Par exemple, en cas de postérisation de l’image. La postérisation est un « phénomène » qui se produit parfois à l’utilisation de logiciels de retouche d’image. Bien souvent, c’est à cause d’une compression trop forte de la photo qui en réduit le nombre de couleurs affichables. Les images se caractérisent alors par un passage brusque d’une nuance de couleur à une autre, sans gradation continue. C’est bien sûr très inesthétique.

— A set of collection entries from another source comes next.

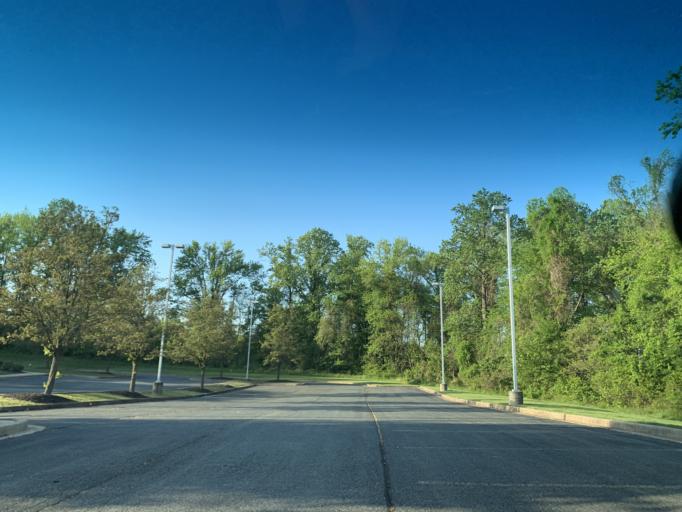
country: US
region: Maryland
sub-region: Harford County
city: Aberdeen
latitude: 39.5281
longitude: -76.1965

Sur l’histogramme, que tout logiciel de retouche permet d’afficher, au lieu d’avoir une (ou des) courbe(s) harmonieuse(s), on constate la présence de traits verticaux, comme sur un graphique de tableur. Comment y remédier ? Il n’y a rien d’autre à faire querecommencer le post-traitement à partir de la photo d’origine. Bien entendu, il faudra alors se montrer plus modéré dans le « déplacement des curseurs » !

 

 

Si l’on peut donner un conseil à nos lecteurs, c’est celui de visualiser l’histogramme de la photo qu’ils vont traiter, avant toute intervention : il leur sera ainsi normalement plus facile de déterminer les retouches à effectuer. Un « coup d’histogramme » en fin de traitement permettra de s’assurer qu’on n’a pas fait de bêtises ou alors… de les assumer ! Car on n’est pas obligé de rester, dans tous les cas de figure, sur le chemin de la banalité : sachez au préalable comment vous voulez montrer la photo, sans vous préoccuper outre mesure de la régularité de son histogramme.

Les utilisateurs du célèbre Photoshop de l’éditeur Adobe trouveront, sous ce lien, de quoi nourrir leur pratique de l’histogramme dans ce logiciel. Il est difficile de faire plus complet sur le sujet.